- WRITTEN TASK 1 -
List every phrase that the defense strategy passage places in quotation marks.
- WRITTEN TASK 2 -
In the defense strategy passage, rename "allies" as "allied nations" throughout everything from "The document contends" down to "as true partners.", and write out the result.
- WRITTEN TASK 3 -
Answer these questions from the defense strategy passage.
(a) According to the document, what does this approach not mean?
(b) To which country does the US look to delegate the tensions on the Korean Peninsula?
(c) What two highest priorities does the Pentagon aim to focus the US military on?

— start DOCUMENT PASSAGE —

The document contends that this approach “does not mean isolationism.” On the contrary, it envisions a “focused and truly strategic approach” where the US acts globally to advance its practical interests—particularly alongside allies—while insisting that those allies shoulder the primary burden of their own regional defense.
Burden sharing and defense spending
The NDS fundamentally redefines global burden-sharing, shifting alliances from a model subsidized by the US to one of “clear accountability” and self-sufficiency. It argues that allies must cease acting as “dependents” and instead function as true partners.
This “America First” approach asserts that by prioritizing US interests and demanding that allies take primary responsibility for their own security in most theaters, the US can concentrate its resources on defending the homeland and deterring China.
In this context, the strategy redefines requirements through specific financial targets, operational changes, and strategic ultimatums. These include a new global financial standard, “primary responsibility” for allies where the US acts as a supporter rather than a lead, and the prioritization of “model allies.”
For example, the US will now look to delegate the Ukraine issue to Europe, the tensions on the Korean Peninsula to South Korea, and the management of Iranian aggression in the Middle East to Israel and Gulf allies.
By compelling allies to act, the Pentagon aims to focus the US military on its two highest priorities: defending the US and deterring China in the Indo-Pacific.

— end DOCUMENT PASSAGE —
— start DATA PROVIDED —

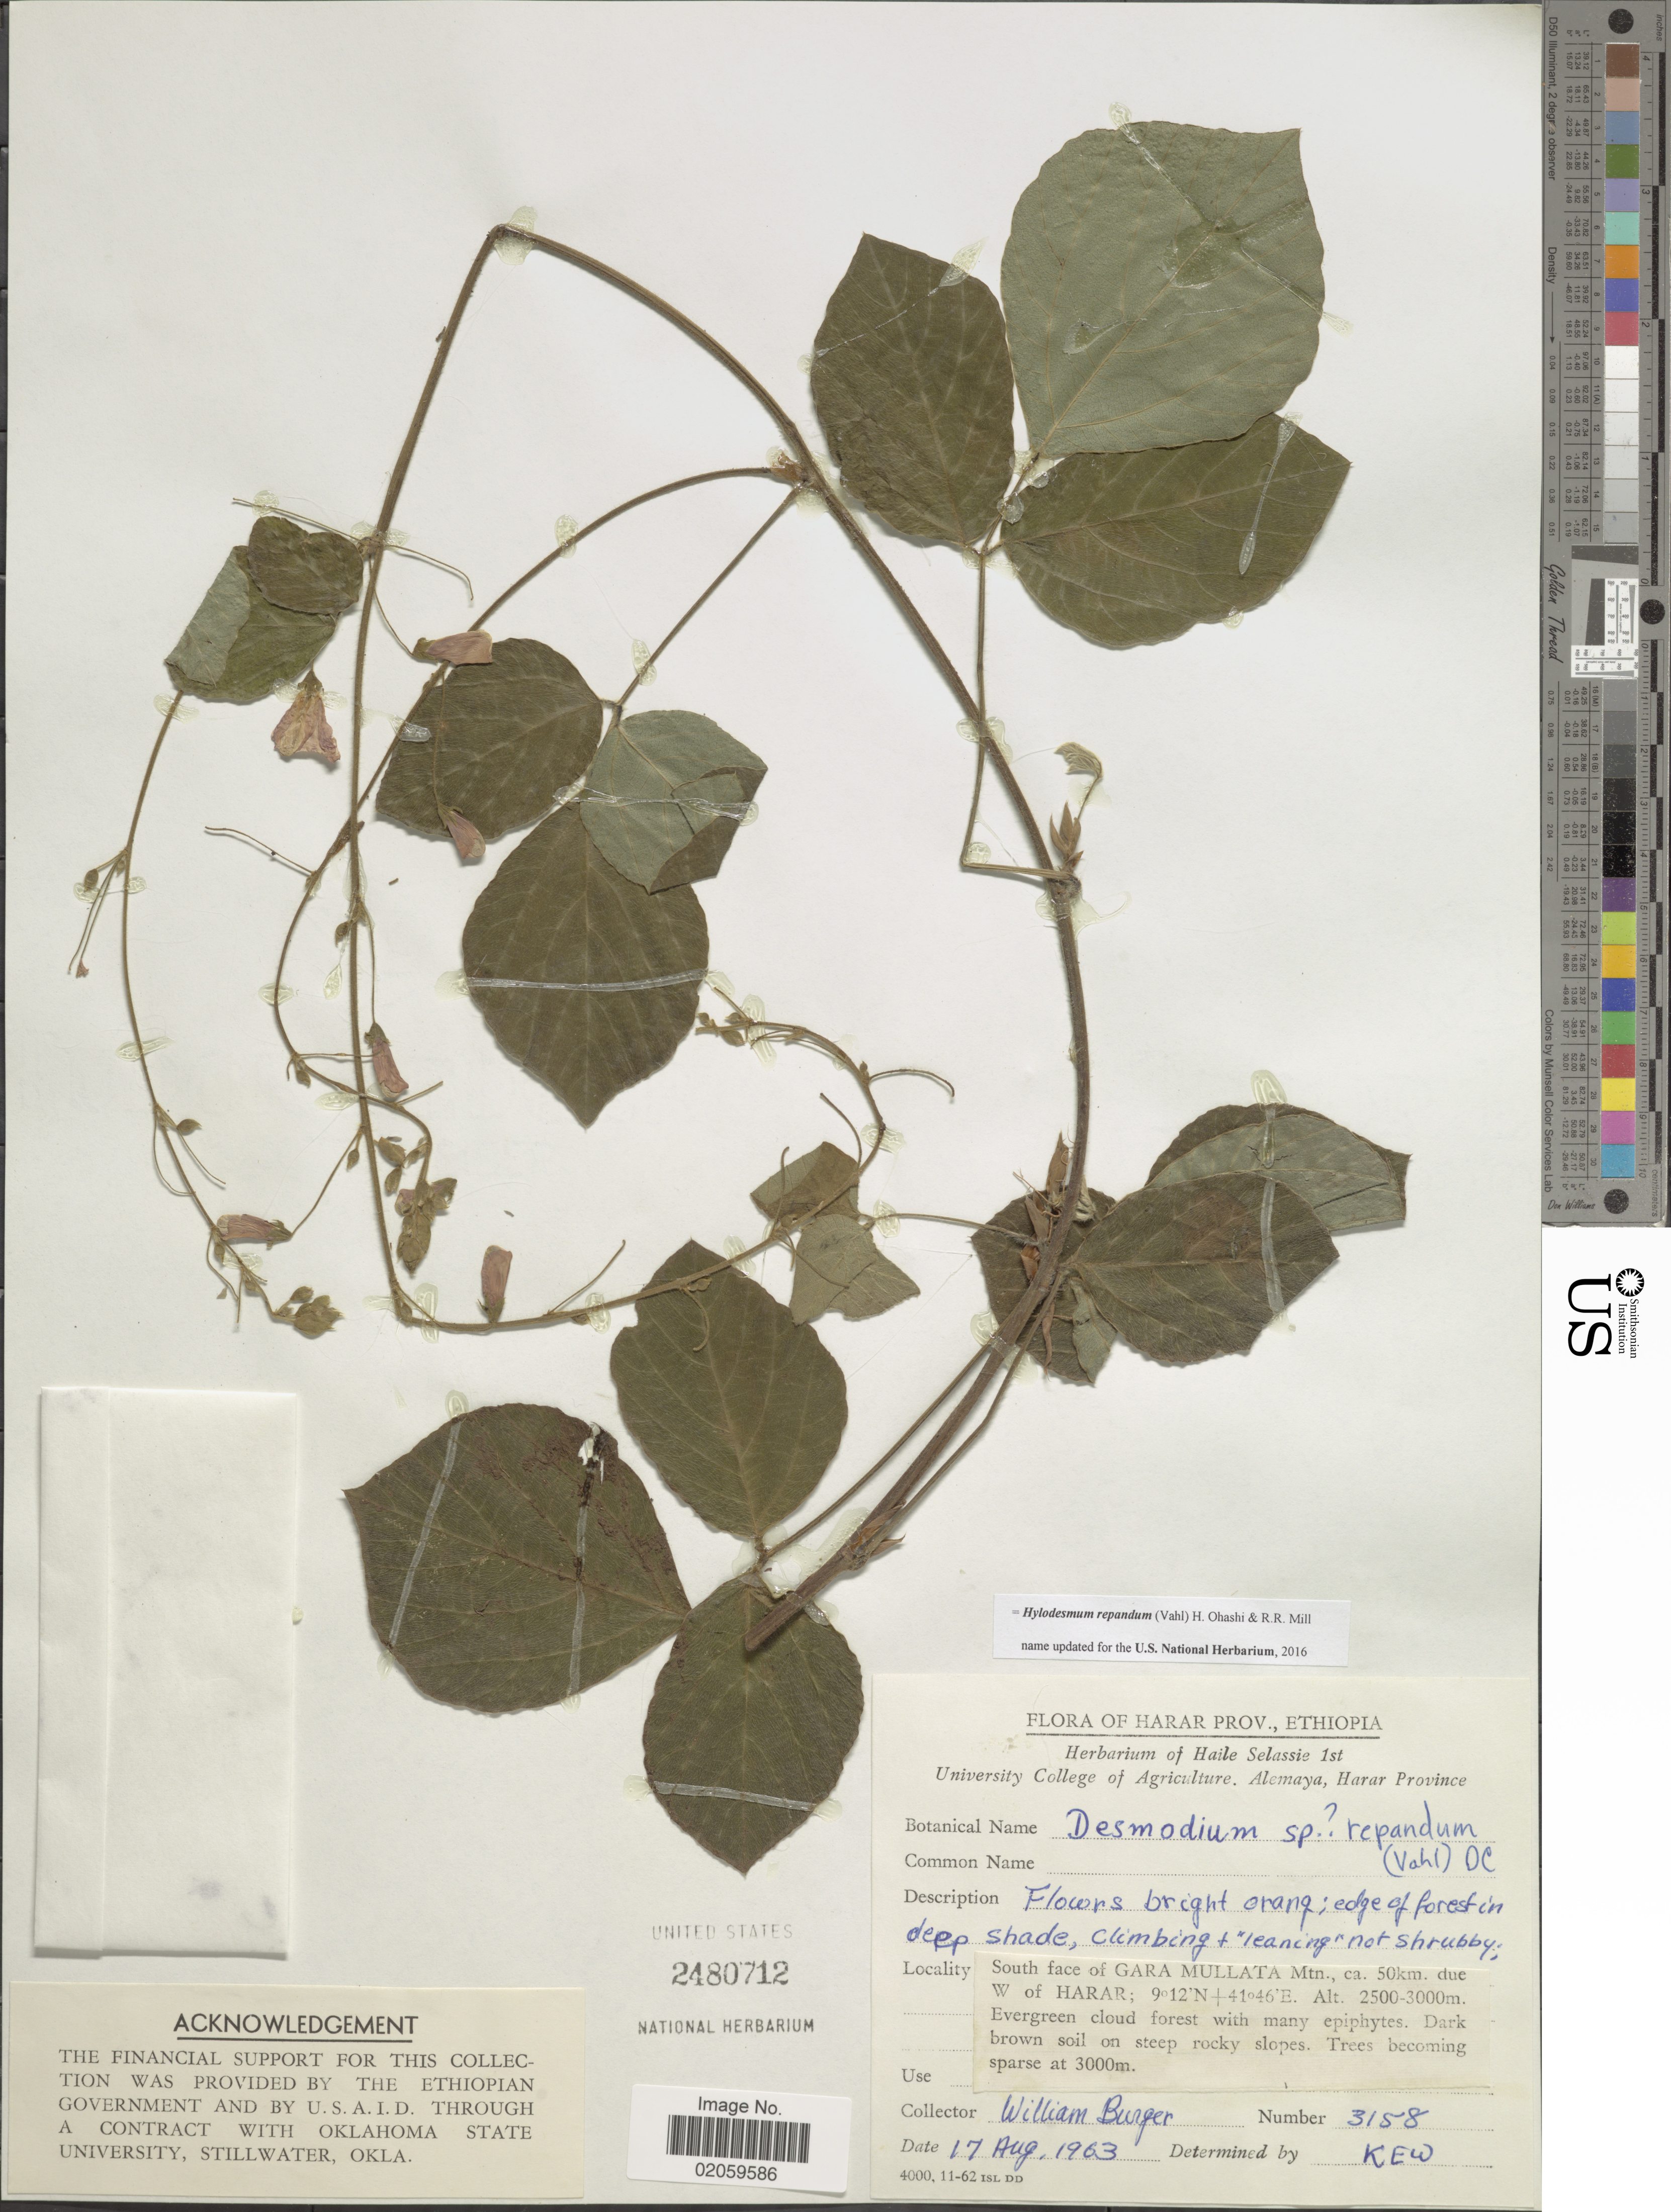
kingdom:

— end DATA PROVIDED —
— start DATA PROVIDED —

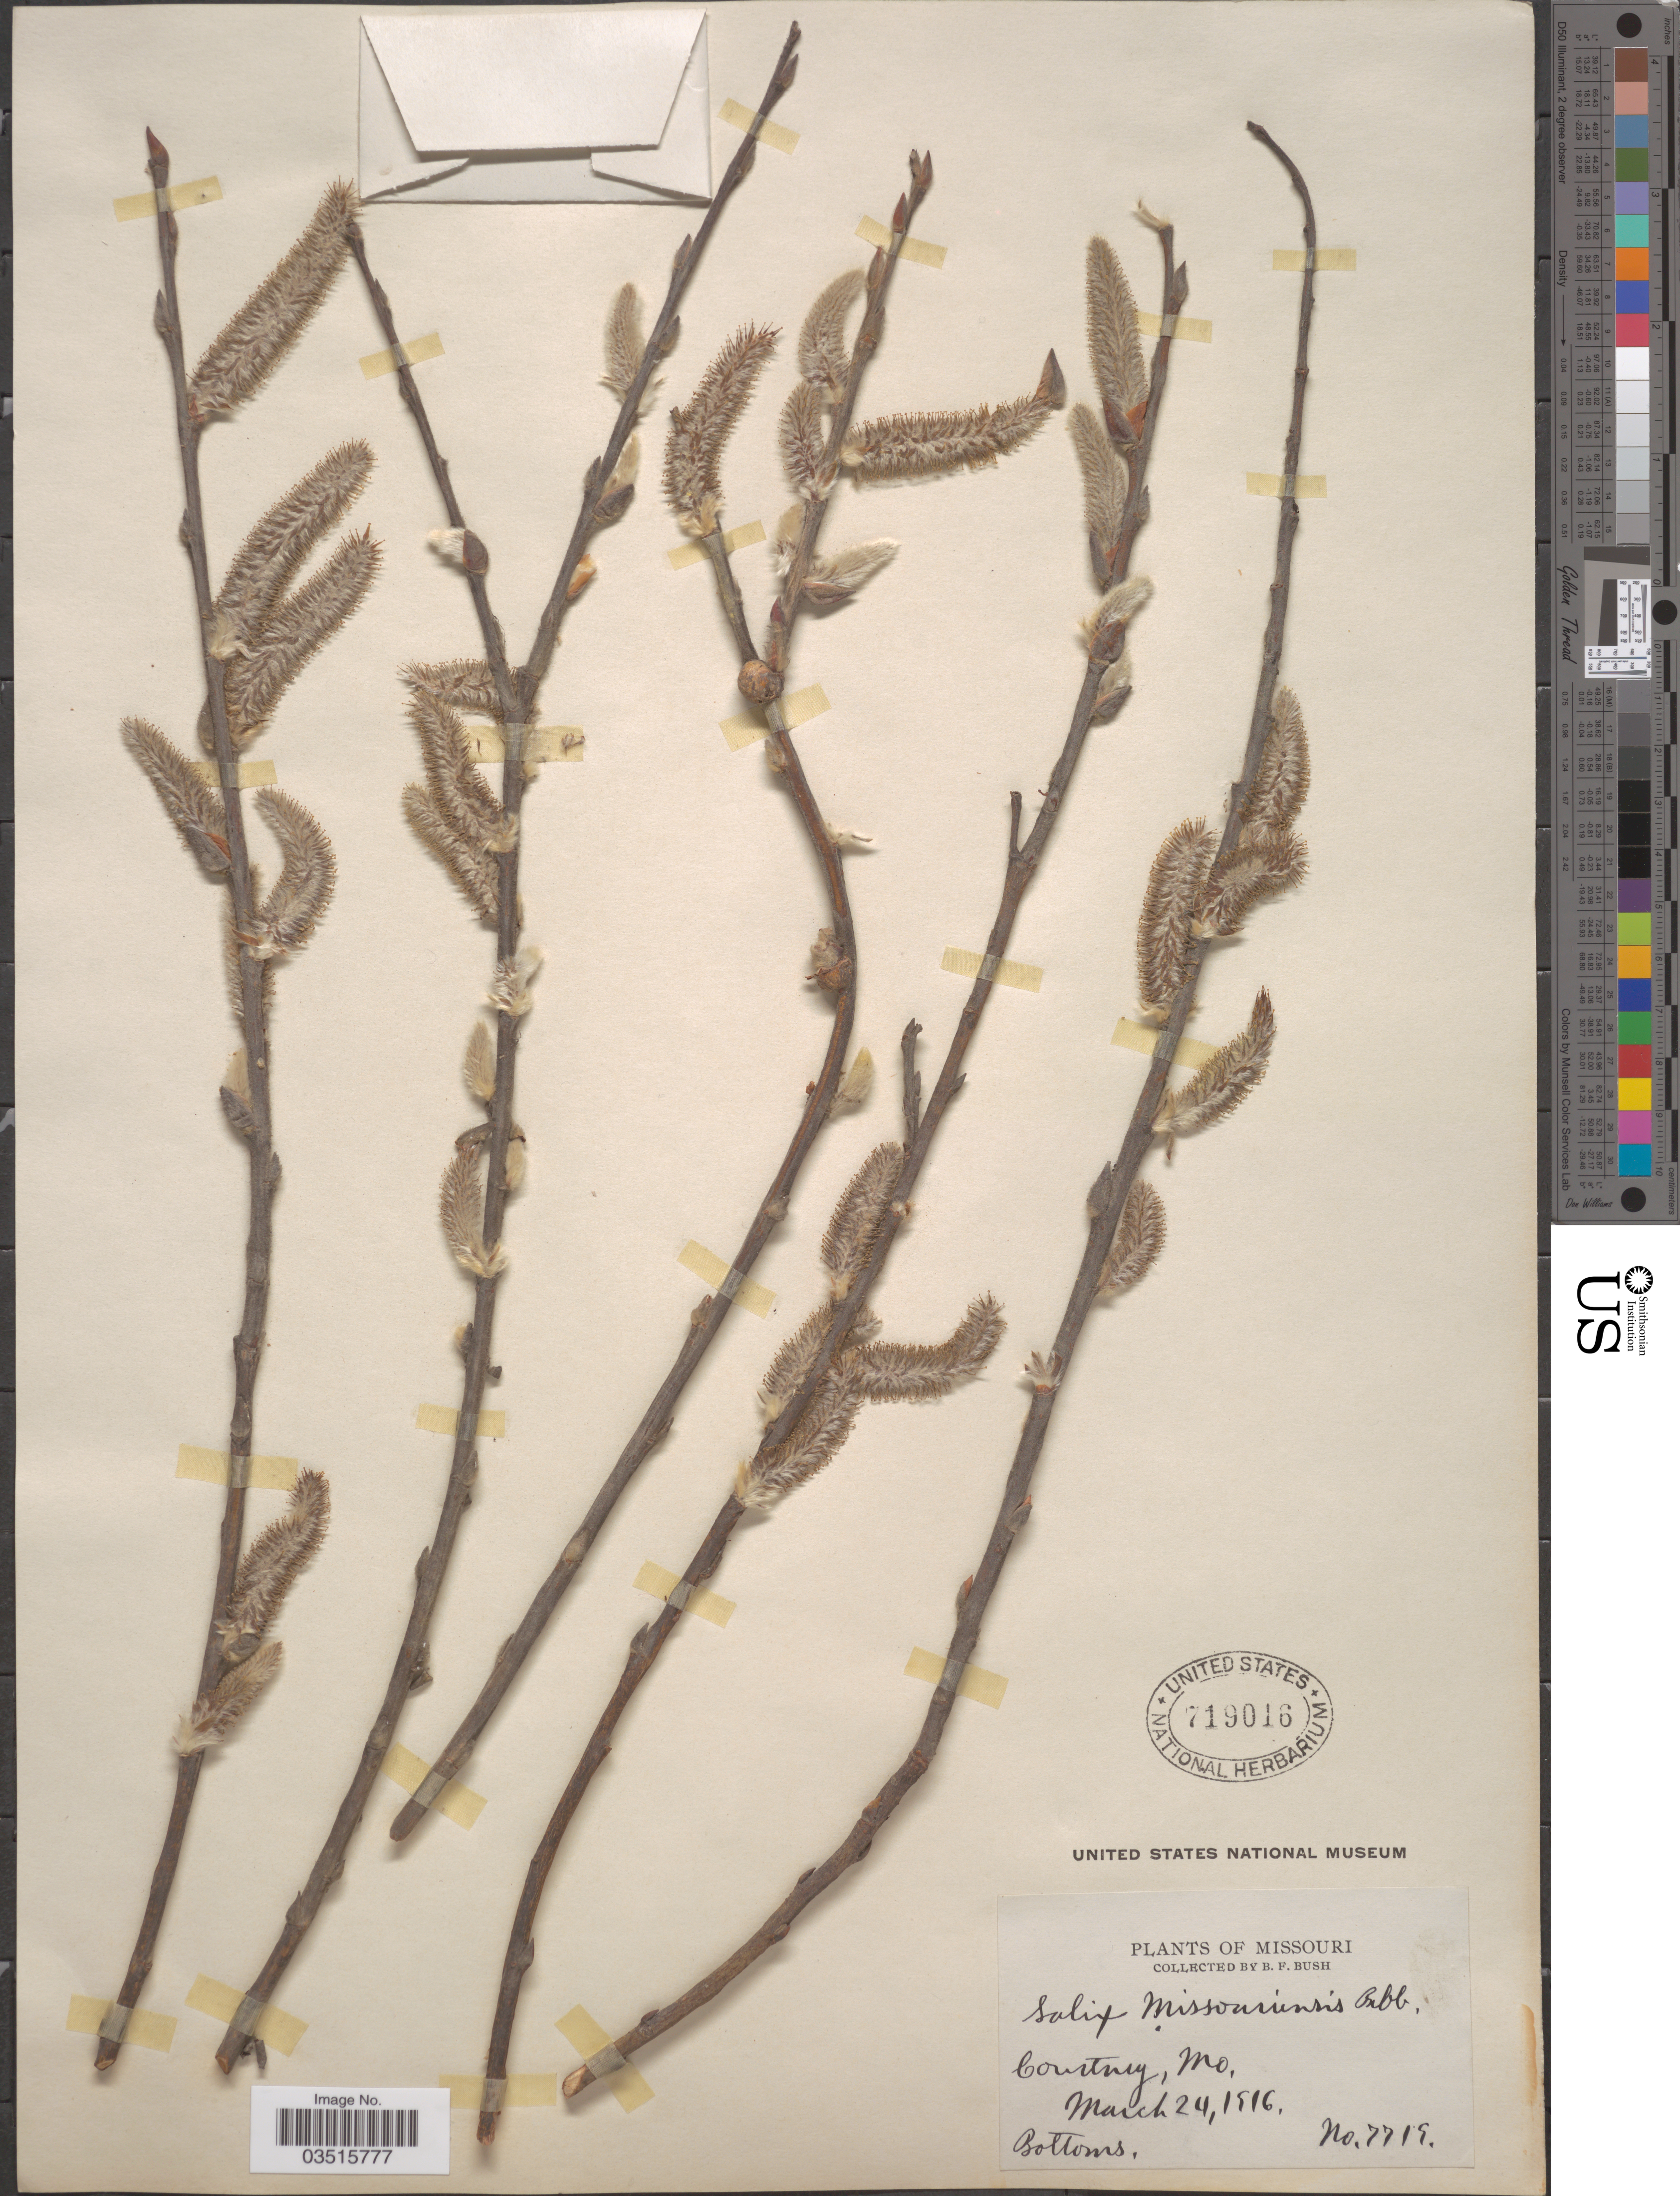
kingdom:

— end DATA PROVIDED —

- FULL SOLUTION 1 -
"does not mean isolationism"
"focused and truly strategic approach"
"clear accountability"
"dependents"
"America First"
"primary responsibility"
"model allies"

- FULL SOLUTION 2 -
The document contends that this approach “does not mean isolationism.” On the contrary, it envisions a “focused and truly strategic approach” where the US acts globally to advance its practical interests—particularly alongside allied nations—while insisting that those allied nations shoulder the primary burden of their own regional defense.
Burden sharing and defense spending
The NDS fundamentally redefines global burden-sharing, shifting alliances from a model subsidized by the US to one of “clear accountability” and self-sufficiency. It argues that allied nations must cease acting as “dependents” and instead function as true partners.

- FULL SOLUTION 3 -
(a) Isolationism.
(b) South Korea.
(c) Defending the US and deterring China in the Indo-Pacific.